MATERIAL FOR THIS TASK —

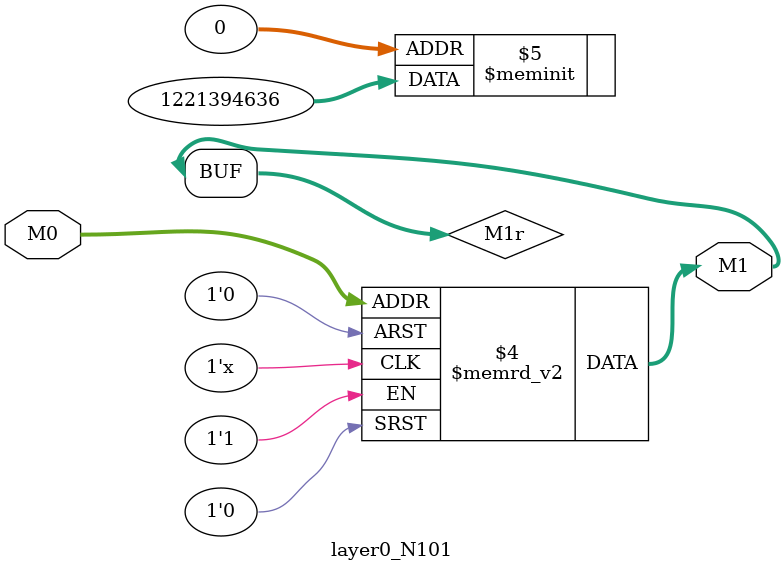
<source format=v>
module layer0_N101 ( input [3:0] M0, output [1:0] M1 );

	(*rom_style = "distributed" *) reg [1:0] M1r;
	assign M1 = M1r;
	always @ (M0) begin
		case (M0)
			4'b0000: M1r = 2'b00;
			4'b1000: M1r = 2'b01;
			4'b0100: M1r = 2'b00;
			4'b1100: M1r = 2'b00;
			4'b0010: M1r = 2'b00;
			4'b1010: M1r = 2'b00;
			4'b0110: M1r = 2'b00;
			4'b1110: M1r = 2'b00;
			4'b0001: M1r = 2'b11;
			4'b1001: M1r = 2'b11;
			4'b0101: M1r = 2'b00;
			4'b1101: M1r = 2'b10;
			4'b0011: M1r = 2'b11;
			4'b1011: M1r = 2'b11;
			4'b0111: M1r = 2'b00;
			4'b1111: M1r = 2'b01;

		endcase
	end
endmodule

</source>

PROBLEM DESCRIPTION — Starting at the line that contains "4'b0001: M1r = 2'b11;", print every line through the end of the listing, word for word. Leave out all the rest.

RESPONSE TO THIS EXERCISE —
			4'b0001: M1r = 2'b11;
			4'b1001: M1r = 2'b11;
			4'b0101: M1r = 2'b00;
			4'b1101: M1r = 2'b10;
			4'b0011: M1r = 2'b11;
			4'b1011: M1r = 2'b11;
			4'b0111: M1r = 2'b00;
			4'b1111: M1r = 2'b01;

		endcase
	end
endmodule

</source>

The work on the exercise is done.